## Exercise goal
Put every line from the start of the records up to and including the one containing "Caledon, Oakville and Cambridge (plus" into a JSON list of strings, one string per line, skipping any blank lines.

## Data shown
==================================================

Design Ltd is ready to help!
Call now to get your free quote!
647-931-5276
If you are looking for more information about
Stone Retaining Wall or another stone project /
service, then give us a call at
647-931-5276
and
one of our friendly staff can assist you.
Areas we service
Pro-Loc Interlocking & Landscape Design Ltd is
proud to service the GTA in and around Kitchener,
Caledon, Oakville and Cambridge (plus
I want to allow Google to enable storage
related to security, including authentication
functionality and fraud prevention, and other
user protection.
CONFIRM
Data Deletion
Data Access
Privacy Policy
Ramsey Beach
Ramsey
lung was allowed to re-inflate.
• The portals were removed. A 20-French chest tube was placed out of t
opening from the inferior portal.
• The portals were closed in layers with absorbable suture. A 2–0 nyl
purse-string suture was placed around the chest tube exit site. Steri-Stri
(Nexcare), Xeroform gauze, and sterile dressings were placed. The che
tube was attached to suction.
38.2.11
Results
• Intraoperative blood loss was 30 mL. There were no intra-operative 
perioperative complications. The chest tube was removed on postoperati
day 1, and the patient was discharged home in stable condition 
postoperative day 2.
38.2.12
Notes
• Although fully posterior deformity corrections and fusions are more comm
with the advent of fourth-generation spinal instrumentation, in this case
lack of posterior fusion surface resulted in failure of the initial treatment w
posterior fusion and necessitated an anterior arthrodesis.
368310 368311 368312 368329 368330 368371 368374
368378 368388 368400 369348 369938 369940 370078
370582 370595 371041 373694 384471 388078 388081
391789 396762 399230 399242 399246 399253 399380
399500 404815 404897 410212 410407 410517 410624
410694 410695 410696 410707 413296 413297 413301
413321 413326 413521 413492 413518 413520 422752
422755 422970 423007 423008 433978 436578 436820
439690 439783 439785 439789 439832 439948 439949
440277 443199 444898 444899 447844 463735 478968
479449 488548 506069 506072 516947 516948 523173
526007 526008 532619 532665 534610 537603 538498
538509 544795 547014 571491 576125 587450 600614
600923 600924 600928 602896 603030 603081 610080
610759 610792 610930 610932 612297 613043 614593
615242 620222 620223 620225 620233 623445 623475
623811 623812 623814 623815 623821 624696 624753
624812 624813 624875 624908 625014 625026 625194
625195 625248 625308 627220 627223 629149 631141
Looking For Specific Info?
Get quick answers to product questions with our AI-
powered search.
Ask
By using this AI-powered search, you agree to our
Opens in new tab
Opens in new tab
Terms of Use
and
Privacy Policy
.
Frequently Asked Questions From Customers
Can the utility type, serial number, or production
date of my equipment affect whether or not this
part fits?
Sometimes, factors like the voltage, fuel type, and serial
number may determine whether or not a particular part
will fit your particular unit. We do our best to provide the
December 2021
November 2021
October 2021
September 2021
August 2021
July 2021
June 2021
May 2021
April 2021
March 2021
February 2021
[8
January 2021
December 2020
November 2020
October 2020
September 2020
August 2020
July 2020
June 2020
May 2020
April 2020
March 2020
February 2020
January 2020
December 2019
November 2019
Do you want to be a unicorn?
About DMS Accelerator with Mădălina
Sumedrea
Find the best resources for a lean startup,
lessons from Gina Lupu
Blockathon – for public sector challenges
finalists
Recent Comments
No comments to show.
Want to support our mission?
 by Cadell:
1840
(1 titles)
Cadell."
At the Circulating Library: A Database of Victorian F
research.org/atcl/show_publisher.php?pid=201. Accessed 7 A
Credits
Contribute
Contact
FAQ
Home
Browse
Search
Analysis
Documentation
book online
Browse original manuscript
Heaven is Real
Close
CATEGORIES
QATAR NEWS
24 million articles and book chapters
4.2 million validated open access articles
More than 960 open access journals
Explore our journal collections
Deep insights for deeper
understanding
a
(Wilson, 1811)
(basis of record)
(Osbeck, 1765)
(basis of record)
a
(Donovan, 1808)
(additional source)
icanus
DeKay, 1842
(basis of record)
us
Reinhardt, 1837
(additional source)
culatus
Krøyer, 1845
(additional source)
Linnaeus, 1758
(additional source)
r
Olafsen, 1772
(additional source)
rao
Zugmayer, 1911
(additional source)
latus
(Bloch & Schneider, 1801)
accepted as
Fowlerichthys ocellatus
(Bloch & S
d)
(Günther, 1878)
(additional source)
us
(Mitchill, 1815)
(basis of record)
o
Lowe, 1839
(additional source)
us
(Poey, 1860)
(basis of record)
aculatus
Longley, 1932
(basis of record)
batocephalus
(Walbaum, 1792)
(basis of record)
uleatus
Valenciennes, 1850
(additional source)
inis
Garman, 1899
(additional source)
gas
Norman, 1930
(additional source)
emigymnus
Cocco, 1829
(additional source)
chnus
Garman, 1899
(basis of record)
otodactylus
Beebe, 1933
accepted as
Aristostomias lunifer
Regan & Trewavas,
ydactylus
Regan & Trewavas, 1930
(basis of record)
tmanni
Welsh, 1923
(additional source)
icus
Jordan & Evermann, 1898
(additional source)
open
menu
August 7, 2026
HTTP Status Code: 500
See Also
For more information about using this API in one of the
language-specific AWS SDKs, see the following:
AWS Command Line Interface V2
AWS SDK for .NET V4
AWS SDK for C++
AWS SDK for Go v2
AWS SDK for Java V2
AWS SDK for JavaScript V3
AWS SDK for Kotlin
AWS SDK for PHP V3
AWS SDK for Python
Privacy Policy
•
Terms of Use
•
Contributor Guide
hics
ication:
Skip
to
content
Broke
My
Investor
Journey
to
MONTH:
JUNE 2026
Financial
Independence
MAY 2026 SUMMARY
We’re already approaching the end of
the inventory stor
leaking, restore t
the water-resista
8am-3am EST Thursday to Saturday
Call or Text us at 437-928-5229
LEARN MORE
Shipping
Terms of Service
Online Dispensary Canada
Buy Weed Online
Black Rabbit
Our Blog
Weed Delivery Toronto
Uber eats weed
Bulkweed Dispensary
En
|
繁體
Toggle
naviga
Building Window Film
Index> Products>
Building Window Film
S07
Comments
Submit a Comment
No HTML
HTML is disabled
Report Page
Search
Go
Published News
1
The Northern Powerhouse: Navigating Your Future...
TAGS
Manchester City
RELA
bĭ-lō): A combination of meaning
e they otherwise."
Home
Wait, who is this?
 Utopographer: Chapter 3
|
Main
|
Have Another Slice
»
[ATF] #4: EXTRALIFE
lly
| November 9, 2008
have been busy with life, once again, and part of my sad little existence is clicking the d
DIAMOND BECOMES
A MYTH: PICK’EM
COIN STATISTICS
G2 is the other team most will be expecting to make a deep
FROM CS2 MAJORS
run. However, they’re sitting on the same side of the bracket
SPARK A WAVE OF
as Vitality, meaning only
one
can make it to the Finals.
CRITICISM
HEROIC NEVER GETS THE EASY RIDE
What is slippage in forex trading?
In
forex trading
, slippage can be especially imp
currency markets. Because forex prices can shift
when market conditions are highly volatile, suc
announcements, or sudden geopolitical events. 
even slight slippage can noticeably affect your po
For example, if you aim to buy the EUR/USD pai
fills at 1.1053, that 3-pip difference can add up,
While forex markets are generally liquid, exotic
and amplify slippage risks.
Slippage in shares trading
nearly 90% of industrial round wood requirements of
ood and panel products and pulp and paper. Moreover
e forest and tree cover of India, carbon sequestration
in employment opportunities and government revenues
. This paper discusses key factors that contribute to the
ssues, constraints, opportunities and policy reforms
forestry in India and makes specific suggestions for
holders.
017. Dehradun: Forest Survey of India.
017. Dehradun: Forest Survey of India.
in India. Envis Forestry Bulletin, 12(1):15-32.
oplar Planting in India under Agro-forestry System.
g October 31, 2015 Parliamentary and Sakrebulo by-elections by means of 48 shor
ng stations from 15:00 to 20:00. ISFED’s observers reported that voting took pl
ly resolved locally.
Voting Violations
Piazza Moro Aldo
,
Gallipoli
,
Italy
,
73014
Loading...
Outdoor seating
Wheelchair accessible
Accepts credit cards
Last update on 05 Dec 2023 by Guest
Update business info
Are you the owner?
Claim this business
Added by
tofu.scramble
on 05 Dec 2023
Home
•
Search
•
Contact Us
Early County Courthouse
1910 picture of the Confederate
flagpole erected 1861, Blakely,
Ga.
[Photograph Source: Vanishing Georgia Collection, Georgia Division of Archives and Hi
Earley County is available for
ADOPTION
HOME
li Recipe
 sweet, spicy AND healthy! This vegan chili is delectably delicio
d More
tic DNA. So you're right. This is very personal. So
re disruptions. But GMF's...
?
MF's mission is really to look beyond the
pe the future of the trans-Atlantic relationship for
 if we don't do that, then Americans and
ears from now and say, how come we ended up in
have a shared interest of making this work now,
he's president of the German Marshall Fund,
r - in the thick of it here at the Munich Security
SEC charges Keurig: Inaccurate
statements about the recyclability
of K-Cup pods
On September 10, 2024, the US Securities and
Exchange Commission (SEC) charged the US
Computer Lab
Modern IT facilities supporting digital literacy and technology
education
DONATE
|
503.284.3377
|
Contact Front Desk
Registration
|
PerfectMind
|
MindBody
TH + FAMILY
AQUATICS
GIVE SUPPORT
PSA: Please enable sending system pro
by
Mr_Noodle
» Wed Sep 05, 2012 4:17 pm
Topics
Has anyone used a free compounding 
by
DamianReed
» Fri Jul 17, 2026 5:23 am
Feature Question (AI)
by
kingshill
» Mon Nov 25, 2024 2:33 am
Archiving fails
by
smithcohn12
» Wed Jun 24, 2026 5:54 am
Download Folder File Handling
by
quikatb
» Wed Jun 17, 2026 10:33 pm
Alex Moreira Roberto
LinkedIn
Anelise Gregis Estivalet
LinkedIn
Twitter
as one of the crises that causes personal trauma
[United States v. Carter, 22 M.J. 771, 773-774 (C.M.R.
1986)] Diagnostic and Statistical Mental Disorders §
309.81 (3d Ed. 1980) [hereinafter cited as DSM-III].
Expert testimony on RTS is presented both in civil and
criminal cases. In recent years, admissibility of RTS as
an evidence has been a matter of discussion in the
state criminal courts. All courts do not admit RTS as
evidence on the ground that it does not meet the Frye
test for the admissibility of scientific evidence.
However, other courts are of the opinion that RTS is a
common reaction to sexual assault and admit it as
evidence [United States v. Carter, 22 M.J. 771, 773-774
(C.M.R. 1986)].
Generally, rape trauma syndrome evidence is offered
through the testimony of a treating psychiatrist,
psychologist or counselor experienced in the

==================================================

## Solved problem
[
  "Design Ltd is ready to help!",
  "Call now to get your free quote!",
  "647-931-5276",
  "If you are looking for more information about",
  "Stone Retaining Wall or another stone project /",
  "service, then give us a call at",
  "647-931-5276",
  "and",
  "one of our friendly staff can assist you.",
  "Areas we service",
  "Pro-Loc Interlocking & Landscape Design Ltd is",
  "proud to service the GTA in and around Kitchener,",
  "Caledon, Oakville and Cambridge (plus"
]